何一盛拍拍衣服上的面包屑,拉着竹有余站起来。

“那你以后周末回家吗?”

“不回。”

“太远了?”

“嗯。”

“那节假日呢?国庆中秋什么的。”

竹有余顿了一下。

“……不知道。”

他垂着眼睛,手指在酸奶瓶的包装纸上无意识地抠了抠。

何一盛看见了。

他把视线移开,语气轻快得像在问今天作业多不多。

“好巧,我也不回家。那以后周末不想吃食堂,就跟我去后门。”

竹有余抬起头。

“后门?”

“就我刚才说的那家面馆。”何一盛把空了的香肠包装袋也揉成团,扔进垃圾桶,往教学楼走去。“他们家红烧牛肉面好吃,老板养了只三花。”

竹有余没说话。

但他把酸奶又抿了一口。

这回眉头没皱。

何一盛瞥了他一眼,弯起眼睛。

“你画那么多年猫,撸过真的吗?

竹有余扬起脸。

“好像只有一回。”

“那你想不想撸?”

“……还行。”

“还行就是想。”何一盛把最后一角面包塞进嘴里,“说定了啊,下周带你去。”

竹有余没说话。

但他把酸奶喝完了。

瓶子捏扁,攥在手心里。

何一盛伸手把他那个空瓶也接过来,连同自己的垃圾一起扔进路边一个垃圾桶。

“所以你从小就喜欢猫?”

竹有余顿了一下。

“……嗯。”

“因为可爱?”

竹有余想了想。

“因为不用说话。”

何一盛愣了一下。

然后他笑起来,笑得眼睛眯成一条缝,笑得肩膀都在抖。

“你这人真是——”

他顿了顿,好像没想好“真是”后面该接什么。

竹有余也没等他接。快走了几步。

“不好意思啊,我这人就这样,嘴比脑子快。”何一盛赶上去,拎着一大袋零食,“你之前学校的食堂,也只有一家?”

“走读。”

“走读?”

“回家吃。”

何一盛张了张嘴。

昨天还在家吃饭。

今天就在这儿啃小卖部了。

他挠了挠后脑勺,把校服拉链往上拽了拽。

“那你住校会不习惯吗?”

“适应就好了。
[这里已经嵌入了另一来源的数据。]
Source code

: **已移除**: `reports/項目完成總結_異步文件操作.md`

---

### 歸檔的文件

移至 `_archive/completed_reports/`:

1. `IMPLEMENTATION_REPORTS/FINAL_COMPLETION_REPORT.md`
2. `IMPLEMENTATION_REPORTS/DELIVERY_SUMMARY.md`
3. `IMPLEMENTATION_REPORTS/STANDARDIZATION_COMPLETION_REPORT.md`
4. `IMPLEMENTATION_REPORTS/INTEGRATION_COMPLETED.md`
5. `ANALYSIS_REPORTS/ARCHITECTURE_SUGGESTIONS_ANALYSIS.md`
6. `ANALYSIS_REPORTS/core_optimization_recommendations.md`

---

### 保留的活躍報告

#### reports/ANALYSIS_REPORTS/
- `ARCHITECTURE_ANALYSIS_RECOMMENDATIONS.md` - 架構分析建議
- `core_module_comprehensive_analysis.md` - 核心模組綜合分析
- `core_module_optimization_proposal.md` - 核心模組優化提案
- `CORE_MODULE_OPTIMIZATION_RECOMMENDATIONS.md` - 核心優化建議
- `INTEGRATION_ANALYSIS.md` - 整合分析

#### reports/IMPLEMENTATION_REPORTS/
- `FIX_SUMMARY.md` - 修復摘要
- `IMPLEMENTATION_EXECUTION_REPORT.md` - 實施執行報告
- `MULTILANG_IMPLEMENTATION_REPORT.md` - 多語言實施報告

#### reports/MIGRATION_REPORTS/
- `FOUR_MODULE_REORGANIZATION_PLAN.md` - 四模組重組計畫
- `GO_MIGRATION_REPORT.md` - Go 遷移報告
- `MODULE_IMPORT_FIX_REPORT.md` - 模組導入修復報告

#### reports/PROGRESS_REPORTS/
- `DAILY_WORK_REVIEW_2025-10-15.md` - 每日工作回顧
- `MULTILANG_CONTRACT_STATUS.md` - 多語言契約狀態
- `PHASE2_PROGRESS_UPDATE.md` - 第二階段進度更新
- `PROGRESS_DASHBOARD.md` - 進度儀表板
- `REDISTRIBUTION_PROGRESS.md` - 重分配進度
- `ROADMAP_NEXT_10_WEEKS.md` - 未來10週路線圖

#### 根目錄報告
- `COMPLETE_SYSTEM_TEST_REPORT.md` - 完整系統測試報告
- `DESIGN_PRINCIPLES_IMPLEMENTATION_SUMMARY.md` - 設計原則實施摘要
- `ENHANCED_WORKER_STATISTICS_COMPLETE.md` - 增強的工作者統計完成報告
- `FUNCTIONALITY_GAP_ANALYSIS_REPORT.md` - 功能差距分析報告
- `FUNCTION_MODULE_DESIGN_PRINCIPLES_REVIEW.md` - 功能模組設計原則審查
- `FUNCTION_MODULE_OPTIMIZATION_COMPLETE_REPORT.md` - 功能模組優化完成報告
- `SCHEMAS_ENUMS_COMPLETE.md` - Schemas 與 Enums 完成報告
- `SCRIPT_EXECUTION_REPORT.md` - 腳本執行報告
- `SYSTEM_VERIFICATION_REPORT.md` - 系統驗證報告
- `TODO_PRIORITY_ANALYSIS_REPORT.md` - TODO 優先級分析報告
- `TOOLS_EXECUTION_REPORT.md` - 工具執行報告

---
”

“床硬不硬?四号楼的床垫都薄,我妈给我多带了一床褥子,你要不要——”

“不用。”

何一盛话头一顿。

“我有。”竹有余说,“带了两床。”

何一盛哦了一声。把校服拉链拽下来,又拽上去。

“那你洗漱用品都买齐了吗?澡堂知道在哪儿吗?开水房呢?”

“知道。”

“骗人。食堂哪几个窗口是面食知道吗?”

竹有余顿了一下。

何一盛笑起来。

“不知道吧,我就知道你不知道。”他把拉链往下一拽,“明天中午带你认二楼,小炒的鱼香肉丝还行,拉面师傅手抖,你得盯着他,不然他少给你一勺汤。”

竹有余看着他。

“……你为什么知道这么多?”

何一盛一愣。

“什么为什么?”

“食堂,小卖部,面馆,拉面师傅手抖。”竹有余说,“你为什么都知道。”

何一盛眨了眨眼睛。

“我来了两年了啊。”

竹有余没说话。

他垂下眼睛,不知道在想什么。

何一盛忽然反应过来。

两年。

他来了两年,这里每条路都走过,每个窗口都排过队,每个师傅手抖不抖他都摸清了。

竹有余来了半天。

连可以在哪里吃饭都不知道。

他甩甩头,把这些念头从脑子里赶走。

人家都还没伤感呢,你在这伤感啥?

尬不尬?

“走吧。”何一盛把校服拉链拉到顶,转身往教学楼走,“晚自习要迟到了。”

竹有余跟上来。

晚自习两节课,数学开学测。

美其名曰检验暑假预复习。

卷子发下来的时候教室里响起一片压低了的哀嚎。何一盛从前排传卷子,传到竹有余这儿的时候多停了一秒。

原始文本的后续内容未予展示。